Возникает вопрос, почему такая направляемая или контролируемая экономика, почему такое «планирование», если мы можем использовать это слово, не выполнялось при демократических условиях и демократическими методами. Причины отказа от демократического планирования и коллективизма в Германии, кажется, являются и экономическими, и политическими. «Планирование» становится необходимым (это также указано в цитате выше), потому что промышленность отказывается делать новые инвестиции, которые требуют огромного капитала и которые, кроме того, чрезвычайно рискованны. Предполагаемые риски являются двоякими: политическая неопределенность, которая приводит к экономической неопределенности, и экономическая депрессия, которая ведет к распаду политической демократии.
Парламентская система может в любое время породить силы, враждебные монополистам, которые постоянно находятся под угрозой тяжелых налогов, прежде всего налогов на нераспределенную прибыль, утраты системы покровительства, «потери доверия», возможности трудовых споров. Все это приводит к хорошо известной «забастовке инвесторов», к отказу расширять предприятие, потому что политическая неопределенность может подвергнуть опасности возврат инвестиций. Политическая неопределенность порождает экономическую нестабильность. Если государство не имеет полного контроля над деньгами, кредитом и внешней торговлей, то деловой цикл не может быть стабилизирован. Спад привел бы к краху переполненной капиталом монополистической структуры. В этих условиях координация государством всех мер регламентации кажется неизбежной и необходимой.
Здесь существовала, конечно, абстрактная возможность поручить такую координацию парламенту. Немецкие профсоюзы предлагали много таких планов; французский Народный фронт и бельгийская трудовая партия разрабатывали сходные планы, а Новый курс Рузвельта частично их выполнил. Все европейские попытки завершились неудачей, а Новый курс Рузвельта частично преуспел, потому что страна была богатой, и ее резервы, выявленные лишь частично, были неисчерпаемы.
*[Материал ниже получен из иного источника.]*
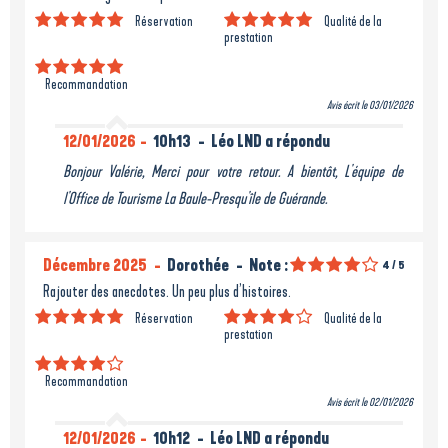
Réservation
Qualité de la
prestation
Recommandation
Avis écrit le 03/01/2026
12/01/2026
10h13
Léo LND a répondu
Bonjour Valérie, Merci pour votre retour. A bientôt, L'équipe de
l'Office de Tourisme La Baule-Presqu'île de Guérande.
Décembre 2025
Dorothée
Note :
4
/ 5
Rajouter des anecdotes. Un peu plus d’histoires.
Réservation
Qualité de la
prestation
Recommandation
Avis écrit le 02/01/2026
12/01/2026
10h12
Léo LND a répondu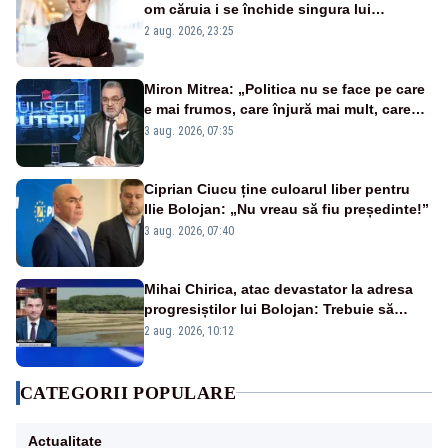
om căruia i se închide singura lui
portiță?”
2 aug. 2026, 23:25
Miron Mitrea: „Politica nu se face pe care
e mai frumos, care înjură mai mult, care
țipă mai tare, ci pe proiecte”
3 aug. 2026, 07:35
Ciprian Ciucu ține culoarul liber pentru
Ilie Bolojan: „Nu vreau să fiu președinte!”
3 aug. 2026, 07:40
Mihai Chirica, atac devastator la adresa
progresiștilor lui Bolojan: Trebuie să
protejăm și natura, dar nu șținem omaneii
2 aug. 2026, 10:12
în stare permanentă de alertă
CATEGORII POPULARE
Actualitate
Демократическое планирование потерпело неудачу, потому что демократическое планирование должно удовлетворять потребности широких масс, и именно по этой причине демократия обязана заниматься планированием. Удовлетворить требования широких масс означает, однако, расширить или по крайней мере сохранить промышленность потребительских товаров; это неизбежно ограничивает прибыль тяжелой промышленности. Кроме того, динамика демократии такова, что одно достижение масс приводит к дальнейшим требованиям. Один пример: при демократических условиях такой сверхреакционный промышленный консерватор, как Крупп, никогда не предоставлял бы своим рабочим те уступки, которых они требовали. Они покушались бы на само его право быть хозяином в собственном доме. Таким образом, они, поскольку он боялся, переходили бы ко все более и более опасным требованиям. При тоталитарных условиях он без колебаний будет выполнять некоторые требования, потому что демократический механизм перестал функционировать.
Демократическое планирование должно координировать множество частных интересов, торговлю и ремесло, интересы мелких, средних и крупных бизнесменов, интересы крестьян, государственных служащих, рабочих. Демократия не может просто уничтожить, «причесать» неэффективного производителя и торговца. Она не может порабощать рабочих. Она не может просто перевести средний класс в пролетариат; это просто усилило бы антидемократические тенденции и способствовало бы подъему фашизма.
Демократическое планирование также расширяет власть государства; она добавляет монополию экономического принуждения к монополии политического принуждения. Чем более сильным становится инструмент, тем более он драгоценен. Монополисты могли опасаться, что, если бы демократические группы управляли государством, они стремились бы увеличить благосостояние масс и сократить прибыль монополий.
В случае Германии были и дополнительные причины: банкротство ведущих политических партий, социал-демократов и профсоюзов, которые отличались трусостью, их возглавляли некомпетентные лидеры, и они предпочли сложить полномочия, а не бороться. Мы должны помнить, что партия католического центра, никогда не являвшаяся однородной, обнаружила в 1930 г., что у нее было как реакционное крыло, так и демократическое; что политический либерализм в Германии умер много лет назад; что коммунистическая партия, со своим некомпетентным руководством, колебалась между диктатурой пролетариата, революционным синдикализмом и национал-большевизмом, и таким образом ослабляла рабочий класс. Также важно, что армия, судебная власть и чиновничество организовали контрреволюцию в тот самый день, в который вспыхнула революция 1918 г.